When I suddenly stopped getting the updates to my google account I emailed a teacher and she pointed out that the Parent Portal was supposed to be my main tool for tracking progress. I then contacted the IT admin for the school, and she helped me get signed up with our account. There are two accounts per family. I logged on and was in for quite a shock. All those missing work notices, and assurances that yes they were done! When in reality she had 3 F's (honeors Englis, Art & Orchstra) 1 B in biology and straight C's. Not because of low quiz scores (that too...) but MISSING ASSIGNMENTS. Not a single orchestra assignment had been completed the entire school year, and this was right after Thanksgiving holiday break. only 2 art assignments and a few english assignments.
I screenshotted the school report, and texted DH. He called SD14. At the time she was spending her week with her mother Toxic Troll, and when she is there its like shes dissappeared into this vortex of nothingness. I cant get through. After DH had his talk, I texted. She texted back that she can deal with one of us but not both of us. I said ok, who then? Because Toxic Troll is basically useless.
She said she would work with me. I had a few zoom meetings with the teachers I could. Her art teacher was out on maternity leave and could not find the sub. I was in email communications, also. I discussed with her what our strategy would be. The point was that she had gotten herself into such a deep hole, that she felt overwhlemed and the distance learning puts more of the responsibility with the kids and their parents. There is little to no accountability. When she got overwhelmed she shut down. Your Sd is smart enough to get good grades so far, so is my SD. So you have SOMETHING to work with.
So, what did I do? Well, I got Sd's Google Classroom credentials to view ALL her assignments past and present and made a checklist. I badgered her "are you working on your assignments?" When she said that she "couldnt record when anyone else is in the house", I badgered her while we were both at work. I also bought her art supplies on my own dime, because her excuse was that the sub wanted pencil and pen on paper and not digital and she had given away all her stuff to go fully digital.

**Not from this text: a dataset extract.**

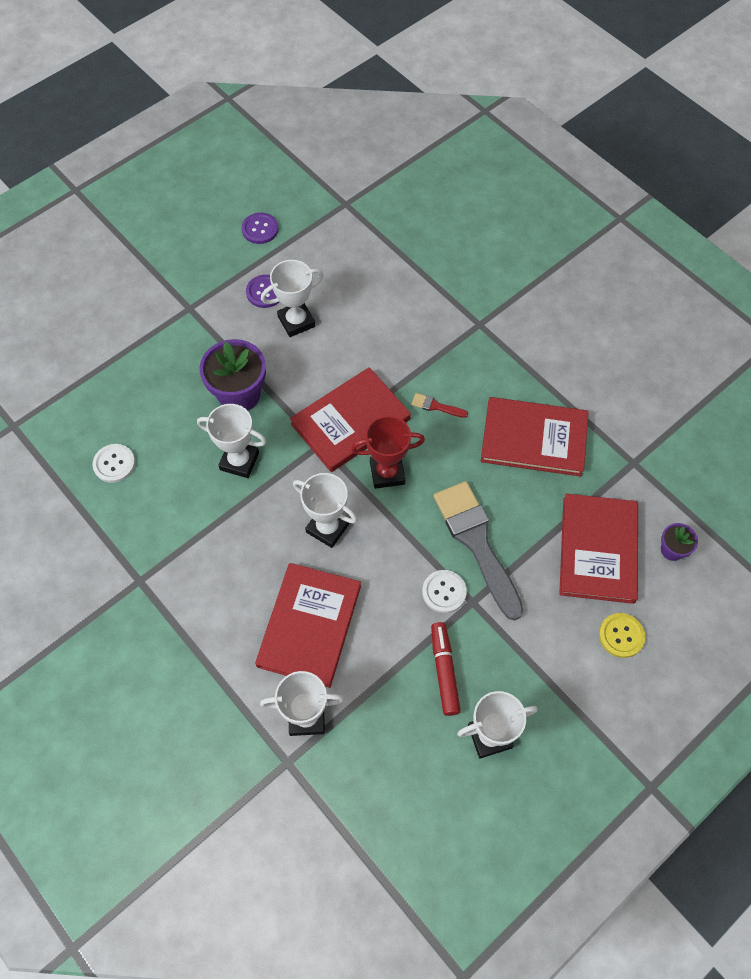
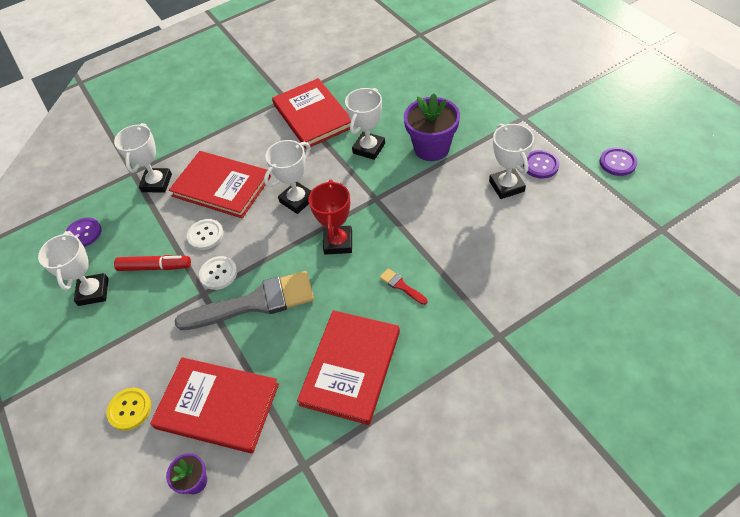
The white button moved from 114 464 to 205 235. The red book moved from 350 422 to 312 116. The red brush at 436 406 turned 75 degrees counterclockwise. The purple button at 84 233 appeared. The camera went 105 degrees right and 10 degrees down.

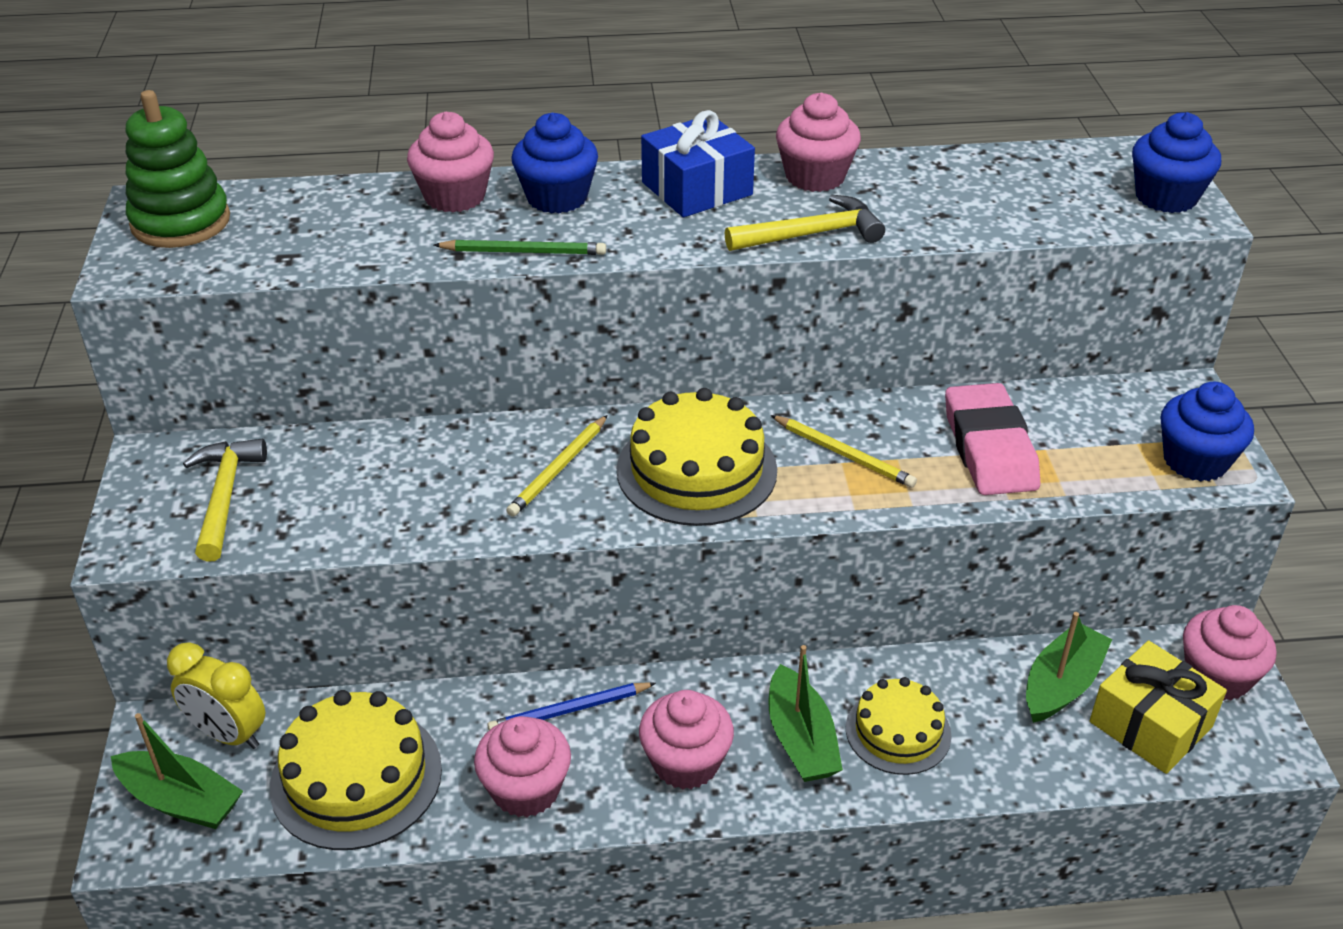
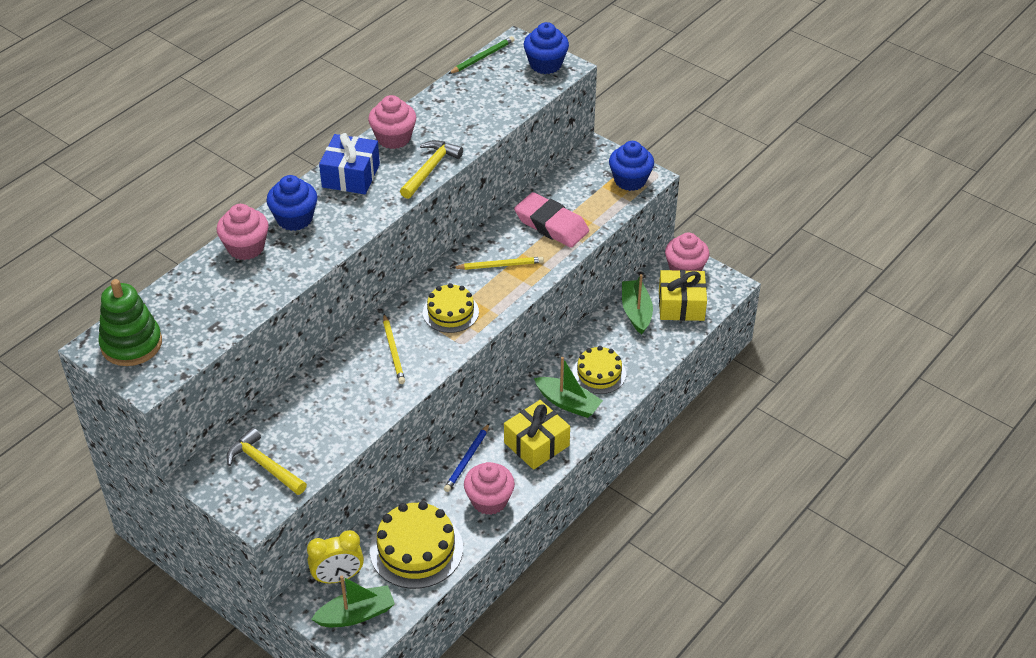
The green pencil moved from 524 252 to 482 57. The yellow cake at 696 470 changed to 0.64 times the size. The pink cupcake at 686 762 was replaced by the yellow gift at 536 444. The camera went 45 degrees left and 5 degrees up.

So, methodically and consitently I worked away at her excuses, and reasons and with each assignment completed, the weight on her shoulders was less. But I asked her first to work with me, and that I could really help her in a positive way. Her father did not have the patience and her mother was useless. I lectured her on college and how many opportunities she would have if she got good grades. She wants to go to college.
SO. That being said, I communicated to her, she is smart enough to see the truth of what I told her. And she brought her Fs up to C's, got 3 Bs. High B's. And she wants my help starting 2nd Semester, to get her on track so she doesnt get so far behind. She got so overwhelmed she didnt see any way out of it. Thsi distance learning isnt for everyone. Some are doing really well, and some arent.
So - thats what I did and it worked out.
That was really helpful
Really similar! I too discovered the cs on her grades were due to incompletes not turned in. The virtual school is really hard for some kids. She was crying about being overwhelmed.
this approach is great thank you
Let her know
Let her know that EVERYONE is struggling, not just her, shes not alone.
Let us know how it goes. Glad sharing my story helped out a bit.
That was really helpful
Really similar! I too discovered the cs on her grades were due to incompletes not turned in. The virtual school is really hard for some kids. She was crying about being overwhelmed.